_About this task:_
For this task, copy all of the data below exactly and skip the pictures.

_Data shown:_
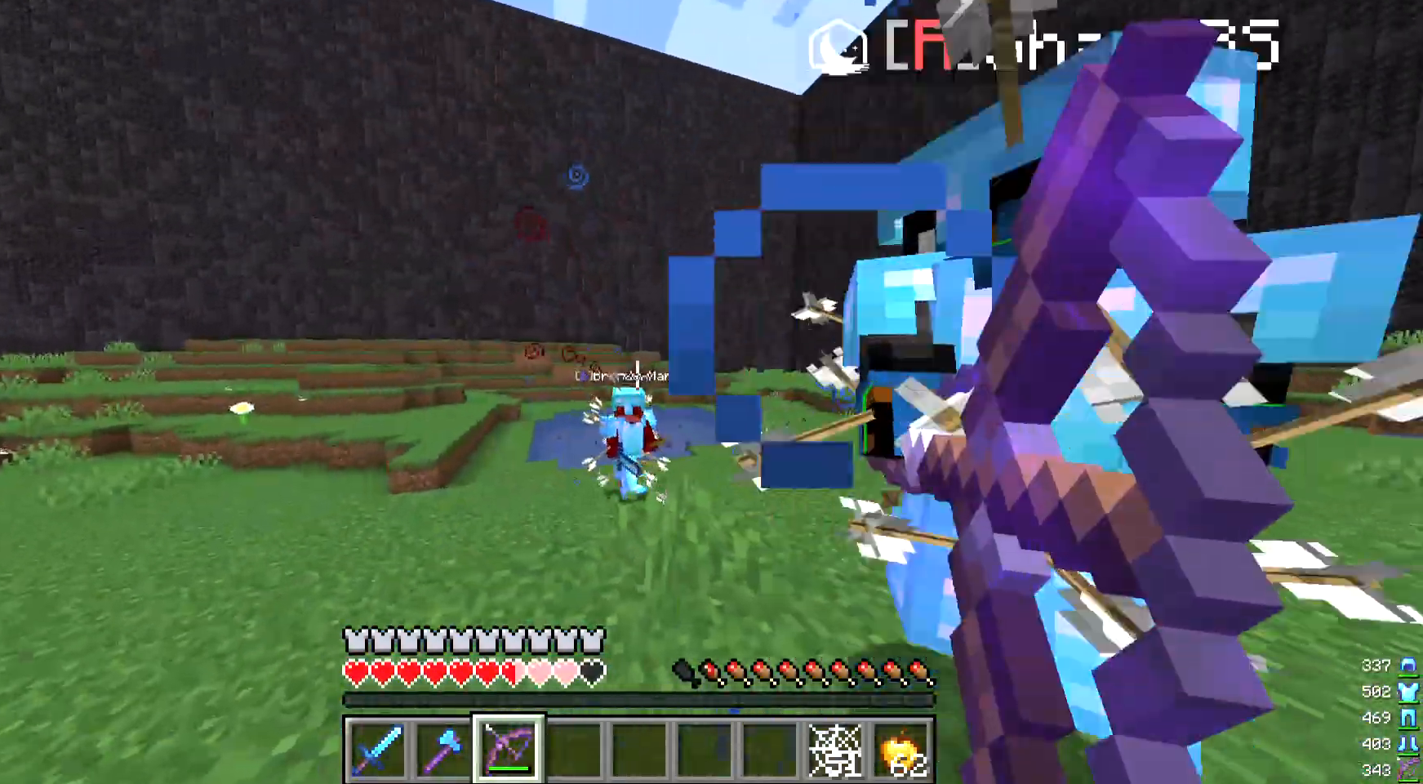
{"keys": ["a"], "mouse": ["right"], "events": [[33, "mouse_right", "up"], [167, "mouse_right", "down"]]}
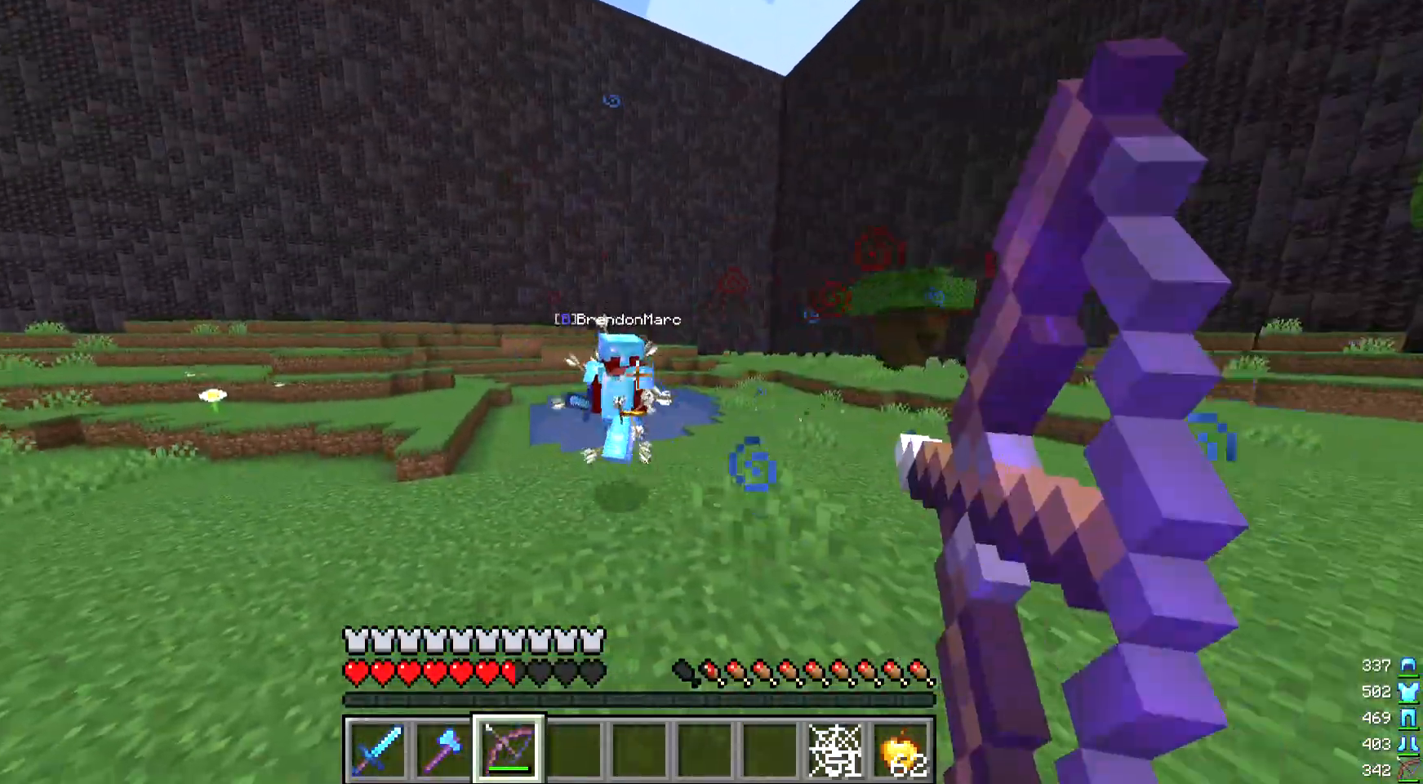
{"keys": ["a", "s"], "mouse": ["right"], "events": [[233, "s", "down"]]}
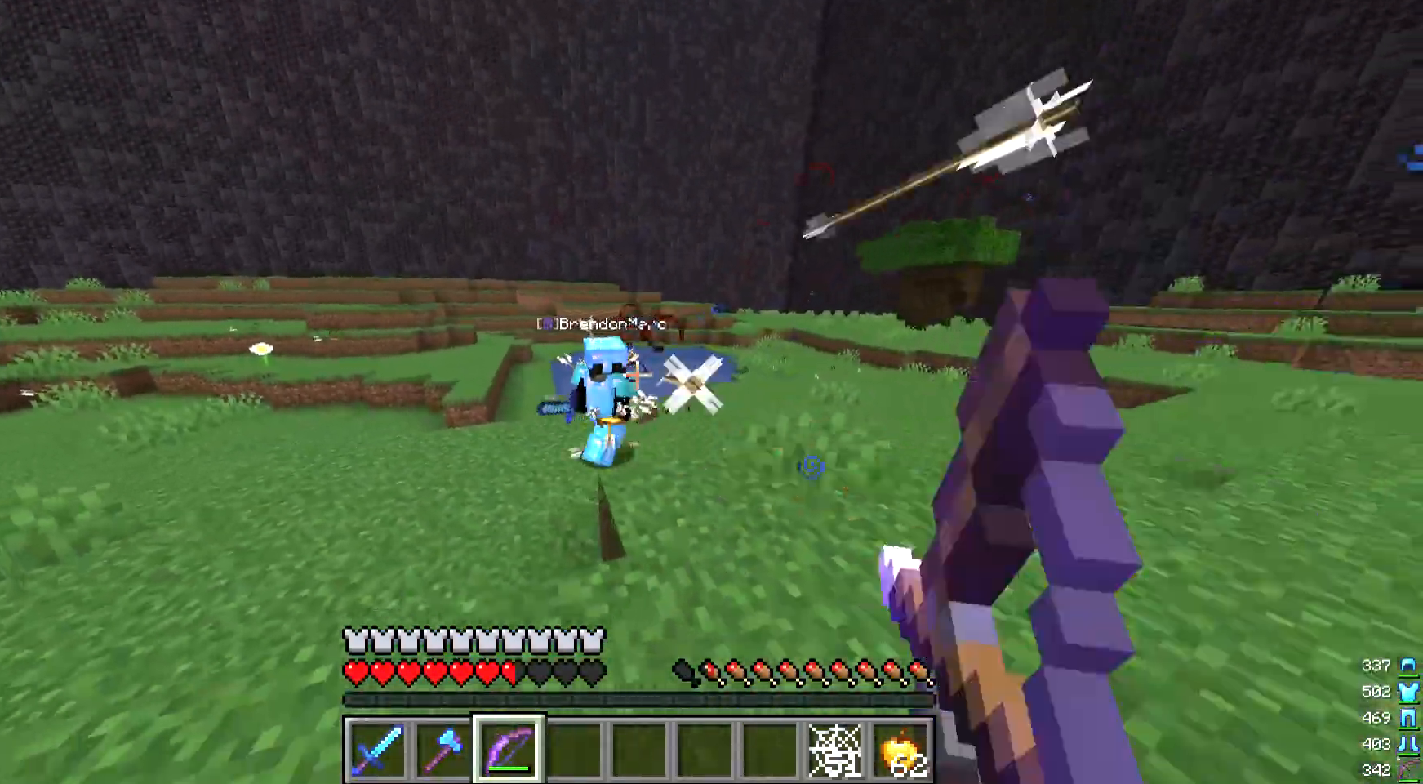
{"keys": ["a", "s"], "mouse": ["right"], "events": [[367, "mouse_right", "up"], [467, "mouse_right", "down"]]}
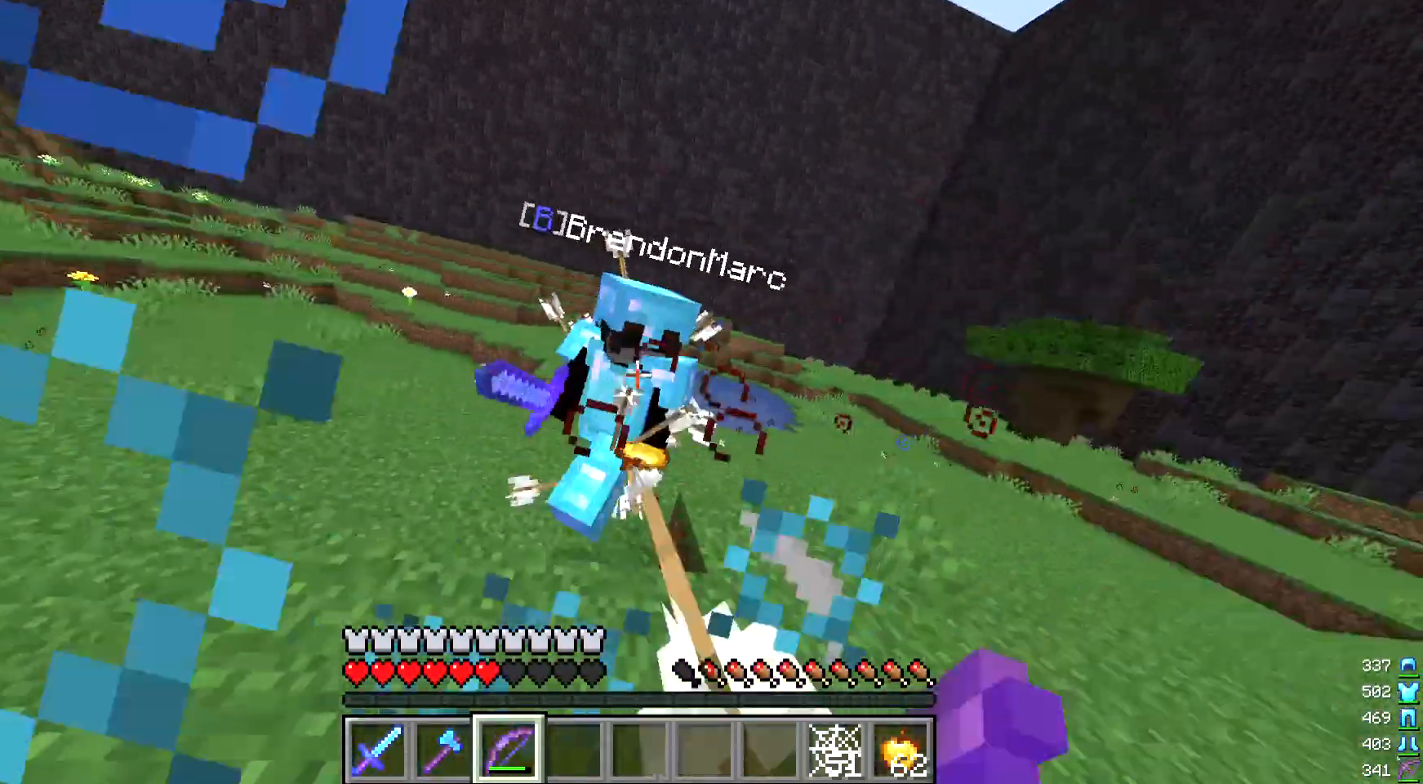
{"keys": ["w"], "mouse": [], "events": [[100, "mouse_right", "up"], [333, "s", "up"], [433, "a", "up"], [433, "w", "down"]]}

_Exercise result:_
{"keys": ["a"], "mouse": ["right"], "events": [[33, "mouse_right", "up"], [167, "mouse_right", "down"]]}
{"keys": ["a", "s"], "mouse": ["right"], "events": [[233, "s", "down"]]}
{"keys": ["a", "s"], "mouse": ["right"], "events": [[367, "mouse_right", "up"], [467, "mouse_right", "down"]]}
{"keys": ["w"], "mouse": [], "events": [[100, "mouse_right", "up"], [333, "s", "up"], [433, "a", "up"], [433, "w", "down"]]}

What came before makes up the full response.